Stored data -
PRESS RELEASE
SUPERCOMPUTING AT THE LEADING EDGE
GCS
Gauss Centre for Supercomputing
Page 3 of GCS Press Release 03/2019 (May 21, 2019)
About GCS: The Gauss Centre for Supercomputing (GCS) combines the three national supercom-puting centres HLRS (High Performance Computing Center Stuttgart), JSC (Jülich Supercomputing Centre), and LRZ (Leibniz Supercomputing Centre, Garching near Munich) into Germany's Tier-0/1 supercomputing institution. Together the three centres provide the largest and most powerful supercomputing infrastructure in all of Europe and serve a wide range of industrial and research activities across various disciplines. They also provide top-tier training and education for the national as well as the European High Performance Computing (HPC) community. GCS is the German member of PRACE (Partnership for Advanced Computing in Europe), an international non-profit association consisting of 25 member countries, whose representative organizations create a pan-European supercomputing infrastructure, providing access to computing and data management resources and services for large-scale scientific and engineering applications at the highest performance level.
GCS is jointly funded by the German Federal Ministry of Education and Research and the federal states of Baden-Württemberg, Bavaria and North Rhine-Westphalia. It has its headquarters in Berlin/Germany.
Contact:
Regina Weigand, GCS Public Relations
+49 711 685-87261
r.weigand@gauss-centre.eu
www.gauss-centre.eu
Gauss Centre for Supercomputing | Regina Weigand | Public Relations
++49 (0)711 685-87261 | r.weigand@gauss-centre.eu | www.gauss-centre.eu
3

EXERCISE DIRECTIONS - From the records above, return each line where "Public" occurs.

REPLY TO THE EXERCISE -
Regina Weigand, GCS Public Relations
Gauss Centre for Supercomputing | Regina Weigand | Public Relations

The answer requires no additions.